Brother John said:

Just during my own lifetime they have repeatedly changed their estimates almost always claiming that the earth is much older than the last time they pretended to know. They obviously haven't got a clue.

I think that estimates of the age for the Earth from the decay of radioactive isotopes have been pretty stable for decades. What does seem to change all the time is the estimate of the age of not the Earth but the universe. This is because it's rather difficult to pin down the parameters in the equations that determine the age of the universe. Furthermore, when talking to popular audiences cosmologists have occasionally been somewhat glib about, for example, the relationship between redshift and distance and their deduction of the age of the universe from that relationship. But in my lifetime, at least, the estimates haven't varied by more than a factor of two or so. By the way, the universe is now thought to be somewhat younger than the estimate when I first started studying physics.

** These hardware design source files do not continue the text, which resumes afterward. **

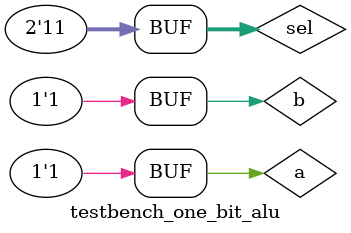
<source format=v>
`timescale 1ns / 1ps


module testbench_one_bit_alu(

    );
    reg a;
    reg b;
    reg [1:0] sel;
    wire o;
    
    one_bit_alu alu(.a(a), .b(b), .sel(sel), .out(o));
    initial begin
        a = 0;
        b = 1;
        sel = 0;
        #10;
        sel = 1;
        #10;
        sel = 2;
        #10;
        sel = 3;
        #10;
        
        a = 0;
        b = 0;
        sel = 0;
        #10;
        sel = 1;
        #10;
        sel = 2;
        #10;
        sel = 3;
        #10;
        
        a = 1;
        b = 1;
        sel = 0;
        #10;
        sel = 1;
        #10;
        sel = 2;
        #10;
        sel = 3;
        #10;
    end
endmodule

</source>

(To be fair, the estimate of the age of the Earth from Victorian times to today has varied by a factor of something like a thousand. The Victorians could estimate the age of the surface of the Earth by estimating the time it would take to cool from a molten state to its current temperature, but they got the answer wildly wrong because they didn't know about radioactivity and especially didn't know that radioactive decay in the centre of the Earth was keeping it warm. As an aside, in the 19th century, the Earth being only a few million years old was the strongest argument against evolution by natural selection as the generator of biodiversity.)